### Document excerpt
------------------------
Adventure Pigeon posted:

That being said, I do understand some of the basics. I think it's a case where they're not being dishonest, but they're overemphasizing one part of the problem compared to all the others. I can see how narrowing down the list of small molecules that need to be tested against a particular target before one is found that works could speed up drug discovery. Of course, if you have a target receptor, and you have an idea of what molecule it binds in nature, then creating artificial small molecules that will probably target it based on the structure of the native signal molecule isn't exactly a blind process to begin with. Her method is probably a good way to come up with drugs when the target is already known, but that means most drugs will probably be improvements on existing treatments rather than entirely new treatments.

This is basically what fragment based drug discovery is about and which have been going for like 10-20 years or so. Although it have only started to get real traction the last 10 or so.

Kerbtree
Sep 8, 2008

BAD FALCON!
LAZY!

Arsenic Lupin posted:

That's perfectly sensible for long-haul trucking, but you'd have to make a lot of trips to cover, say, all the ways to get to a major mall, with variations to account for traffic and detours.

Perhaps some sort of app? Shouldn't be hard to fart out TruQ or whatever and get the public to answer quick questions on things like bridge heights in exchange for little handouts a la google rewards.

nm
Jan 28, 2008

"I saw Minos the Space Judge holding a golden sceptre and passing sentence upon the Martians. There he presided, and around him the noble Space Prosecutors sought the firm justice of space law."
We have cars that can park themselves. Here we are talking about cars that can detect and avoid other cars and pedestrians. You don't think a sensor that detects if a crossing is less than X ft tall is impossible in that case, do you?

1337JiveTurkey
Feb 17, 2005

Kerbtree posted:

Perhaps some sort of app? Shouldn't be hard to fart out TruQ or whatever and get the public to answer quick questions on things like bridge heights in exchange for little handouts a la google rewards.

Alternatively:
  • Use smaller vehicles in places where there's a greater likelihood of getting stuck. I've never heard of a bridge with less than five feet clearance.
  • Use traffic sign readers that can look for LOW CLEARANCE signs in addition to the other signs that they recognize.
  • Just ask the person being delivered to whether there's any really narrow roads or low overpasses to look out for.
  • If it gets lost, just send some pictures and where it believes it is on google maps back to dispatch or to the intended recipient and ask them which way to go.
  • Just try it anyhow and if several trucks get stuck in some location flag it for someone manually figuring out what the gently caress's going on.

Liquid Communism
Mar 9, 2004

коммунизм хранится в яичках

oliveoil posted:

This is old, but you could always just have a single truck-driver make the trip to ensure the route is wide enough and tall enough for a truck.

Cool idea, now redo your calculations with an eye to the fact that we don't live on an MMO server where areas do not exist unless instanced for the player.
------------------------
### Directive 1
In the forum thread, edit the passage starting at "1337JiveTurkey" and ending at "look out for.". Give it again with "smaller vehicles" replaced by "lighter vans".
### Directive 2
Answer these about the forum thread, one per line:
(a) For how long has fragment based drug discovery been going on?
(b) What signs should traffic sign readers look for, besides the others they recognize?
(c) What was Minos the Space Judge holding?

### Data block
------------------------
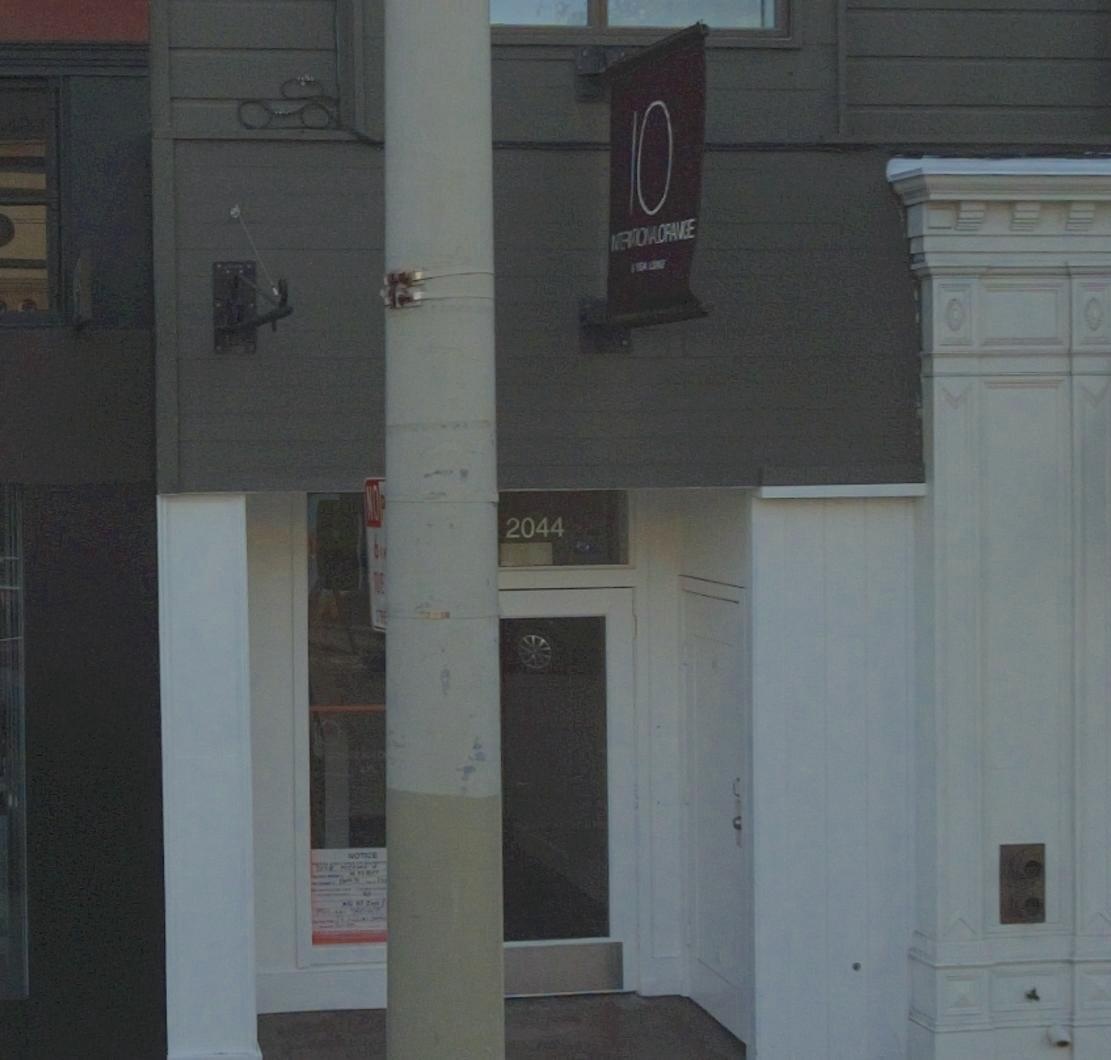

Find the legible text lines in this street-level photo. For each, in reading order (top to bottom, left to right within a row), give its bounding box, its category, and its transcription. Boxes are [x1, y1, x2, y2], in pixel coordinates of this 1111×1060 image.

[626, 97, 674, 220] None: 10
[363, 483, 381, 524] None: NO
[503, 514, 566, 540] StreetNumber: 2044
------------------------
### Exercise response 1
1337JiveTurkey
Feb 17, 2005

Kerbtree posted:

Perhaps some sort of app? Shouldn't be hard to fart out TruQ or whatever and get the public to answer quick questions on things like bridge heights in exchange for little handouts a la google rewards.

Alternatively:
  • Use lighter vans in places where there's a greater likelihood of getting stuck. I've never heard of a bridge with less than five feet clearance.
  • Use traffic sign readers that can look for LOW CLEARANCE signs in addition to the other signs that they recognize.
  • Just ask the person being delivered to whether there's any really narrow roads or low overpasses to look out for.

### Exercise response 2
(a) For about 10-20 years.
(b) LOW CLEARANCE signs.
(c) A golden sceptre.